Prompt:
Once the images are set aside, print the remaining lines below exactly.

Transcribed page contents
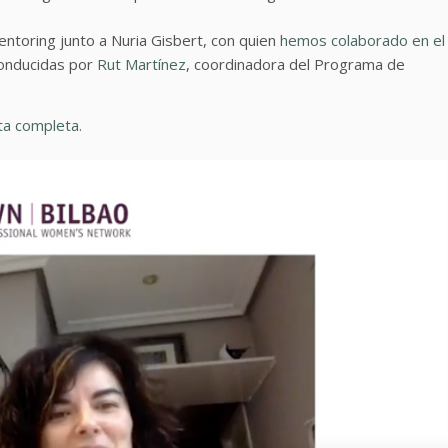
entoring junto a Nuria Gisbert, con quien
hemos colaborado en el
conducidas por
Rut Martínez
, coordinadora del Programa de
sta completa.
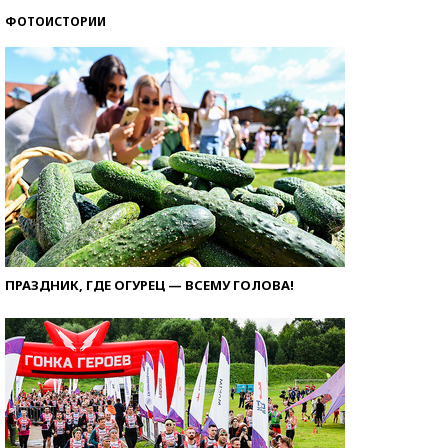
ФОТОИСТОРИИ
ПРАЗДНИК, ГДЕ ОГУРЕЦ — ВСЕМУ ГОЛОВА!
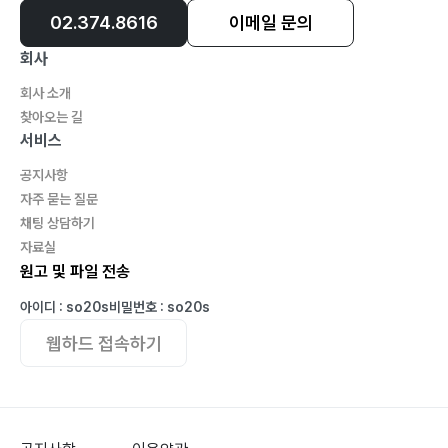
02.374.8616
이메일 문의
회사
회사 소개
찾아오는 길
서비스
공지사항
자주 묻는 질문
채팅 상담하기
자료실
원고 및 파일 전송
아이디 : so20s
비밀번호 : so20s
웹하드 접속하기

Response to the exercise:
entoring junto a Nuria Gisbert, con quien
hemos colaborado en el
conducidas por
Rut Martínez
, coordinadora del Programa de
sta completa.
ФОТОИСТОРИИ
ПРАЗДНИК, ГДЕ ОГУРЕЦ — ВСЕМУ ГОЛОВА!
02.374.8616
이메일 문의
회사
회사 소개
찾아오는 길
서비스
공지사항
자주 묻는 질문
채팅 상담하기
자료실
원고 및 파일 전송
아이디 : so20s
비밀번호 : so20s
웹하드 접속하기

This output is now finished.